*Extract provided*
##########

# Berlin - city center vs outskirts vs suburbs?



## dexter18

Hi - I live in the US currently, with my wife and 7 year old son, but am considering a role in Berlin that I'm currently discussing with a company based in Berlin. The company's office is based in the central part of Berlin.

My question is about what area of Berlin to live in. I don't know much about Berlin yet - from the apartment rental sites I've seen, it looks like Berlin is a very nice city. Is the city itself a good environment for families with children? Good access to schools? (in particular international schools?) My wife and I think of ourselves as urban city dwellers (we've lived both in Chicago and San Francisco and loved them), but the last 7 years since our son was born we've definitely lived a little more suburban.

What are the suburban areas around Berlin like? Does transit extend out to the suburban areas? Do the suburban areas have good retail coverage? 

My sense is that we'd want to live more in the city proper, but with a young child we'd like to consider places farther out that might offer more space. But I don't know how easy that is to attain, and if there are significant downsides to living farther out. 

Thanks for any thoughts you might have on this!
Dexter


----------



## ALKB

dexter18 said:


> Hi - I live in the US currently, with my wife and 7 year old son, but am considering a role in Berlin that I'm currently discussing with a company based in Berlin. The company's office is based in the central part of Berlin.

##########

*Exercise brief*
List every city named in the forum thread about where to live in Berlin. The material after this thread comes from a different source.

##########

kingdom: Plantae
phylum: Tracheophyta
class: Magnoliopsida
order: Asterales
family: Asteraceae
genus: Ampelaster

##########

*Written reply*
Berlin, Chicago, San Francisco